Where is the bright spark of Sydney’s beaches that comes to parliament under the banner ‘Save Men’s Sport’?
There is someone running to ‘save women’s sport’, under the protection of the so-called ‘captain’s choice’ of a male prime minister. (In what sport is there even such a thing as a “captain’s choice”? Mountaineering?) saving women’s sport on the grounds that men are so much better at everything.
‘Save women’s sport’ could just as well be called ‘Save the men’s ego’. I checked out the website, in a moment of depression, and I never felt better about being a “biological man”. Here I thought I was decrepit, wheezing and foggy, when on the Save Women’s Sport website I discovered that I was, in fact, faster, taller and stronger than any woman; I have a bigger heart and lungs; I have less body fat and more “explosive power”; and I have higher hemoglobin levels, more muscles and bigger bones than a “biological woman”.
What chance does she have against me? In fact, if a man still harbors doubts about his biological superiority, all he needs to regain his old drive is a trip to “Is This Fair?” section of this site devoted to safeguarding women’s sport. My parents were really lucky to have me, with all my muscles, my hemoglobin, my testosterone and all, in place of a daughter.
Which is the perfect springboard for the still non-existent site dedicated to the preservation of men’s sport.
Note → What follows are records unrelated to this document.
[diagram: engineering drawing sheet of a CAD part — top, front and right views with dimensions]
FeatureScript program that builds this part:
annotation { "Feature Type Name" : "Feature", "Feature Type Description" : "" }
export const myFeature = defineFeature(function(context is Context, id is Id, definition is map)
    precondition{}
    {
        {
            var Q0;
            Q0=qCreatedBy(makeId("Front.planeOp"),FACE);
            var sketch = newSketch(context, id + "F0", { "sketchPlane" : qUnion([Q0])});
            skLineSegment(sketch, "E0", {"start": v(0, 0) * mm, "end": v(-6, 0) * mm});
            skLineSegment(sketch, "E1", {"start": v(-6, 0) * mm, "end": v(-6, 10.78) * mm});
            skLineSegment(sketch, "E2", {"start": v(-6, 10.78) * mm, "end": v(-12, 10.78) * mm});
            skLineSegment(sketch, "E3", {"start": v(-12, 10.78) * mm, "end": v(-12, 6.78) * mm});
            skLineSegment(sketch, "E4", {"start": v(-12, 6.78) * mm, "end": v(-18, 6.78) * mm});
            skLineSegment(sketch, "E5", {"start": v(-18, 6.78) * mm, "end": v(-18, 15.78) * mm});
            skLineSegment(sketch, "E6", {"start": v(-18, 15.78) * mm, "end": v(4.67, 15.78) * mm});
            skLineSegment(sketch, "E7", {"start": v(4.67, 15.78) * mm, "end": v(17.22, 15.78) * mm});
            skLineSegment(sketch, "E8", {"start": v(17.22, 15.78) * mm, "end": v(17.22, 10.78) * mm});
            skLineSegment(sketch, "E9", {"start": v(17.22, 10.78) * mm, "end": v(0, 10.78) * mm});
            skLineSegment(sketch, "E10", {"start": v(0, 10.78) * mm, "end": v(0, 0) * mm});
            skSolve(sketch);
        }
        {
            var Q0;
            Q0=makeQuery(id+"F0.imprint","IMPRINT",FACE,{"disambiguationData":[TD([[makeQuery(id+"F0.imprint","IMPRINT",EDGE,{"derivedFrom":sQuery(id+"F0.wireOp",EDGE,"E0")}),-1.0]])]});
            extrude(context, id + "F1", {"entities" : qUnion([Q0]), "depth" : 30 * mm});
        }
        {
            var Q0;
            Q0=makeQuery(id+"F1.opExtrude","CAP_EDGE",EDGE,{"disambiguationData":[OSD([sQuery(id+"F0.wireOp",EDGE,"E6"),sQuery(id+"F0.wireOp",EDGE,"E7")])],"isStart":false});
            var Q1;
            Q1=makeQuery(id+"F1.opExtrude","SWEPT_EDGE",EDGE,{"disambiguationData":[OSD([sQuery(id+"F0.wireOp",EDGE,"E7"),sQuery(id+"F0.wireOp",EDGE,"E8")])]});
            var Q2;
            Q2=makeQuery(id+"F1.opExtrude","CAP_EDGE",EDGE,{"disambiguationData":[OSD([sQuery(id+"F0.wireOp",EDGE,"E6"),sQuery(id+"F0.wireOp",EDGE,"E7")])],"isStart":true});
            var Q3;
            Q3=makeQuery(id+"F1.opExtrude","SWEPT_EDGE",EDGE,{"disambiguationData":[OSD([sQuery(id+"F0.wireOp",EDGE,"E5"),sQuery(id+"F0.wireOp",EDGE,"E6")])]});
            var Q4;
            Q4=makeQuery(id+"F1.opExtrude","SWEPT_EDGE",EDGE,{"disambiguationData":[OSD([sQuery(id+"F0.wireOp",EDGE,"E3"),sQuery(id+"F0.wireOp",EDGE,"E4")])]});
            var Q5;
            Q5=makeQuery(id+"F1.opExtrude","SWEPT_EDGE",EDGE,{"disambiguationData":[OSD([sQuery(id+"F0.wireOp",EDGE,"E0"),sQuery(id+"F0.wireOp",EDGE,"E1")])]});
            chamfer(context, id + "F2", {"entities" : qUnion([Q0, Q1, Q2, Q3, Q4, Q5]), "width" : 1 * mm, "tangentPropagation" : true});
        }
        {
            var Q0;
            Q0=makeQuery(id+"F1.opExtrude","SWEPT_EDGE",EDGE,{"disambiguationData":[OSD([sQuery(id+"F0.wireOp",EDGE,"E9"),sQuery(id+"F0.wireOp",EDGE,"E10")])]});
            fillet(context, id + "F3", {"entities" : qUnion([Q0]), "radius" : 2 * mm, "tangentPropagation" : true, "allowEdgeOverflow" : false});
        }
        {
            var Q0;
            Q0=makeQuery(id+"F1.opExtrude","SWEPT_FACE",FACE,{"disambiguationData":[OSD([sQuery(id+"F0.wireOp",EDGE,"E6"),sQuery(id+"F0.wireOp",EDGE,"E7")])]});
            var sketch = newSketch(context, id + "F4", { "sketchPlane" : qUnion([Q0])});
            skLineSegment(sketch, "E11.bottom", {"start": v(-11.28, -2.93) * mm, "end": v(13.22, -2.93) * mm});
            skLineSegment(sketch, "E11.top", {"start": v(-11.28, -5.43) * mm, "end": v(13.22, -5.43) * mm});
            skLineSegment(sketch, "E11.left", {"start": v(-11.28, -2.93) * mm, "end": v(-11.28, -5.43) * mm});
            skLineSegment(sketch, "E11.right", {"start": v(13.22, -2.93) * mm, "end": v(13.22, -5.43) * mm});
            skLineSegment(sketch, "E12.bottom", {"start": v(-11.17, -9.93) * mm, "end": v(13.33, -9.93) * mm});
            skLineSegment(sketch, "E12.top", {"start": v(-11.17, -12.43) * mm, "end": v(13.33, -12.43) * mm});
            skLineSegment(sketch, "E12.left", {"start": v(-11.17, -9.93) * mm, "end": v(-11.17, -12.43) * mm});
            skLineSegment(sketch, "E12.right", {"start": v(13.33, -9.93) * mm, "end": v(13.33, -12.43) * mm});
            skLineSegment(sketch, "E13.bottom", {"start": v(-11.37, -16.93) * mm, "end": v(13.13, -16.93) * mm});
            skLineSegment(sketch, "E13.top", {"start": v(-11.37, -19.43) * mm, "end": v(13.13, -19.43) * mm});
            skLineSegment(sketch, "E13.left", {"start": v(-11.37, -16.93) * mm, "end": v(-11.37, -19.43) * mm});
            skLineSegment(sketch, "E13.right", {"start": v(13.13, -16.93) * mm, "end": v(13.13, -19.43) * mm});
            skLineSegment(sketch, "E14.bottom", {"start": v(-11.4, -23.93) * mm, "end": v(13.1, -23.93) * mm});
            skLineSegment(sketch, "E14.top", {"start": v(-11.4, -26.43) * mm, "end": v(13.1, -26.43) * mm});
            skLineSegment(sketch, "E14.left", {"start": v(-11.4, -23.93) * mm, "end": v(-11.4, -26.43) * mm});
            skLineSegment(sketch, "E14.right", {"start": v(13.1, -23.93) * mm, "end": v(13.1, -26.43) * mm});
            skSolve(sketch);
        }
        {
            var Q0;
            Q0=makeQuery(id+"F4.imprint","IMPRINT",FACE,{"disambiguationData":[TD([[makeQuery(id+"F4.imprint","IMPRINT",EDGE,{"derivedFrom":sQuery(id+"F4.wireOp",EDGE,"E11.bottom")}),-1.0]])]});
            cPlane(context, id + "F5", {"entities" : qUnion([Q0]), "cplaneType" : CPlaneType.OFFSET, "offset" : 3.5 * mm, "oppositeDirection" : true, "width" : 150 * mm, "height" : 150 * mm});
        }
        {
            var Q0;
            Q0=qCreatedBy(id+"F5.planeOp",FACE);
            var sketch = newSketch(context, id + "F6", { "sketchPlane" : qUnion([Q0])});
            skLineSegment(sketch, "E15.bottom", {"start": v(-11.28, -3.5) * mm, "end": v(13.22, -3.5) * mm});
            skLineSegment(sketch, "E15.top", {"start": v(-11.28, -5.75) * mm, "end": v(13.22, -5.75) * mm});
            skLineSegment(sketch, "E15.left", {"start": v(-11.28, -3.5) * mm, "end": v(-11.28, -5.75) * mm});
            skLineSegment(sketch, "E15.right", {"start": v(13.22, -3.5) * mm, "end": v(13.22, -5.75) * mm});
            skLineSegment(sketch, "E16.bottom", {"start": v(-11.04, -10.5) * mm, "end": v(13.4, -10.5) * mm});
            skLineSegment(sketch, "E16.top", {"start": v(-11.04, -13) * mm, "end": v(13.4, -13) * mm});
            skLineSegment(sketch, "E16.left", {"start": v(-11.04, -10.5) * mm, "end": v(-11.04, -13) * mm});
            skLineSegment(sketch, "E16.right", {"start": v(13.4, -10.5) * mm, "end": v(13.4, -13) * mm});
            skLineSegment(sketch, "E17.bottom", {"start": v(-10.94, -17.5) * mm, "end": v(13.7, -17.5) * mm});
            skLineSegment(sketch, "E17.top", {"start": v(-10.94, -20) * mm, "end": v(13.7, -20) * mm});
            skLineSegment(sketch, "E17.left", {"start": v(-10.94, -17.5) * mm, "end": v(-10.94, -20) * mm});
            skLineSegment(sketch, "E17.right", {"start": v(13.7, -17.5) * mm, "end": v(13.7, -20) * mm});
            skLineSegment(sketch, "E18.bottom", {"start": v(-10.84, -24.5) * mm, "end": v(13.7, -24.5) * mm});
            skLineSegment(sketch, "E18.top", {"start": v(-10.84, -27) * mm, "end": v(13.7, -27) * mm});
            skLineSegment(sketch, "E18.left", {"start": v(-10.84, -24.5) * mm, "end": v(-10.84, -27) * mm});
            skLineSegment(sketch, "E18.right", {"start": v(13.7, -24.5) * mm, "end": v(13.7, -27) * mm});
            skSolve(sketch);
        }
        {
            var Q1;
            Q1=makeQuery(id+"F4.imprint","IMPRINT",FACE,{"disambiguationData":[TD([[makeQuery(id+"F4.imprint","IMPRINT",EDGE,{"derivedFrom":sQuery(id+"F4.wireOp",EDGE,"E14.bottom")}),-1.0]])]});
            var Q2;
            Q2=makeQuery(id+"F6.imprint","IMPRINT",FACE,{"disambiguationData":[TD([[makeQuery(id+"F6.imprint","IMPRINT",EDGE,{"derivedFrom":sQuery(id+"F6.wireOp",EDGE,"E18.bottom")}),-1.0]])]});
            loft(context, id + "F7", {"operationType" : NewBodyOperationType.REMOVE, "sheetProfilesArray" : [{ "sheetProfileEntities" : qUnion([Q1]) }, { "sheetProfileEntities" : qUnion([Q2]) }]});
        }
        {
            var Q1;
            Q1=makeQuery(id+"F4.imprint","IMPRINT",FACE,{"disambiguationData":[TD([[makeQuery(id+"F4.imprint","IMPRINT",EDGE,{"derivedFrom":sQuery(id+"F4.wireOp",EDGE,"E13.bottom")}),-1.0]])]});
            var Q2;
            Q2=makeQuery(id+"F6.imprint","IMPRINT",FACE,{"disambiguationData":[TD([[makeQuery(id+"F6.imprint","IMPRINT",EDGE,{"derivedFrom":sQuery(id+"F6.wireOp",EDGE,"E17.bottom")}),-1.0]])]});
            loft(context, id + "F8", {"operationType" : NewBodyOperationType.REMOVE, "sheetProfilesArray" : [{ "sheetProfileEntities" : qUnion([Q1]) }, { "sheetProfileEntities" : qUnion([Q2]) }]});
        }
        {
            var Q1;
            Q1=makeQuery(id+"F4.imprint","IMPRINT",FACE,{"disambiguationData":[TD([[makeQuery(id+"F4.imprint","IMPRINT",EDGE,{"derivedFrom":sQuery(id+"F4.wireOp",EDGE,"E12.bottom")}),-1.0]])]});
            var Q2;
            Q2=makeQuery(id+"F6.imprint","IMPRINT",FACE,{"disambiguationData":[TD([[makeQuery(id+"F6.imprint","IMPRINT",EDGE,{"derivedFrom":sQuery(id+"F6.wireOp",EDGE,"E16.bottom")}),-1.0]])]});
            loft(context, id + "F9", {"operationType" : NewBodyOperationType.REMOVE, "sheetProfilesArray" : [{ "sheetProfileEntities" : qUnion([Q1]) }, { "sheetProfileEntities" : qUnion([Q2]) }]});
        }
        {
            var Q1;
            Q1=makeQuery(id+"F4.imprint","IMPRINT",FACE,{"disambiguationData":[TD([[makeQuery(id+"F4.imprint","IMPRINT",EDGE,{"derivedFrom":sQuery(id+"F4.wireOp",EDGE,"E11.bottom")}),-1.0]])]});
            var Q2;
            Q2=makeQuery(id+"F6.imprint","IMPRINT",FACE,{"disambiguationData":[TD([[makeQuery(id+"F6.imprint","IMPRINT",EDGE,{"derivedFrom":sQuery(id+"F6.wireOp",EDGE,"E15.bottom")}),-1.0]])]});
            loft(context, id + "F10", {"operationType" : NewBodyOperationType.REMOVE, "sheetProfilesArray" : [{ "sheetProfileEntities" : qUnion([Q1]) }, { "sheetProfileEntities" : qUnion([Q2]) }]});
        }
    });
The first thing that men’s sport needs to be saved from is women trying to transition into our space. On the cricket pitch, men are extremely at risk. Recently, an Australian women’s team that dared to claim full-time professional pay won a World Cup, attracting media attention and community enthusiasm to the point of threatening men’s cricket’s place as the sport of choice. from Australia. Hitting sixes not just over the rope but over the fence, ripping leg spinners at angles not seen since the days of Shane Warne, leaping horizontally to snatch one-handed holds, these women are transitioning into a biologically male territory. Next thing you know, they will be asking for contracts worth up to 50% of male shows and their shows will be rated higher than a male ODI series. Boys and men need the government to protect them from this injustice.
Men’s sport faces a terrible injustice in training. As Pam Shriver was the last to testify, true excellence in sport depends on the men who coach young people to reach their potential. You can only count on a man to tell a young girl that she is too fat, too unattractive, too weak, too feminine to succeed; only a man can motivate this girl to be the best in the world. Only a man can be a King Richard and institute a breeding program to fill a trophy cabinet.